Asymmetric epiboly is specific to UHRF1 overexpression.

(A) Progression of embryonic development in uninjected and embryos injected with 100 pg of mRNA encoding EGFP. Effective EGFP mRNA translation was determined by fluorescence. EGFP overexpression does not elicit developmental abnormalities. Scale bar = 500 micrometers. (B) Embryos injected with 100 pg mRNA encoding zebrafish WT-Uhrf1 and Uhrf1^S648A develop asymmetric epiboly with a similar incidence as those injected with the human homologs. (C) Kaplan-Meier survival curve of WT-UHRF1 overexpressing embryos.
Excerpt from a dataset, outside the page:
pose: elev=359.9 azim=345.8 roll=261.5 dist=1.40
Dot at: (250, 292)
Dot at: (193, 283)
Significance was determined by the Log-rank Test (p < 0.0001). (D) Graph of 24 biological replicates of WT-UHRF1 mRNA injected embryos scored at 6 hpf plotted with the total number of embryos per clutch per treatment with indicated phenotype distribution.

5-AZA treatment does not phenocopy uhrf1 morphants or UHRF1 over-expressing embryos.
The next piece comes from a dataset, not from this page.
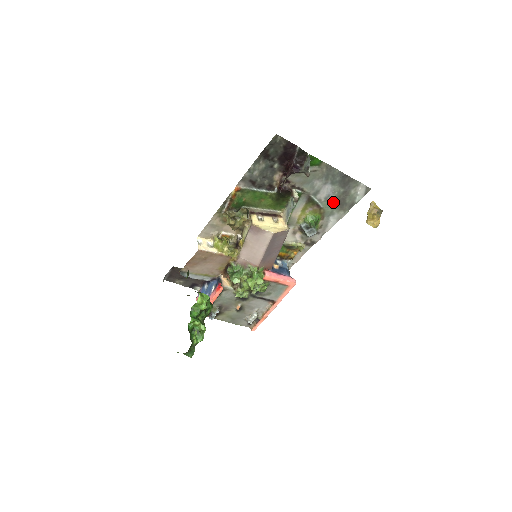
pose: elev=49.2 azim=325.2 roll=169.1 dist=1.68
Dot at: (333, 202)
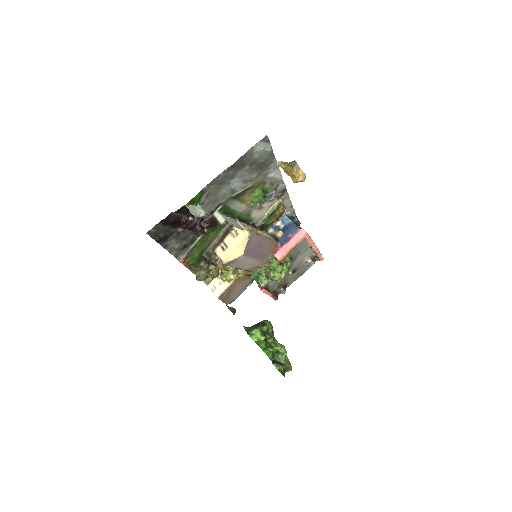
Dot at: (254, 175)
Embryos were exposed to 70 µM or 100 µM 5- AZA from 0.5 to 6 hpf. (A) Developmental progression of uninjected wild-type embryos and embryos exposed to 70 µM 5-AZA. Scale bar = 500 micrometers. (B) Quantification of sphere stage arrest with the number of embryos, the number of biological replicates, and proportion of embryos displaying sphere stage arrest are indicated. Statistical significance was calculated using Fisher’s exact test (p < 0.05). Asterisk indicates significance. (C) Kaplan-Meier survival curve.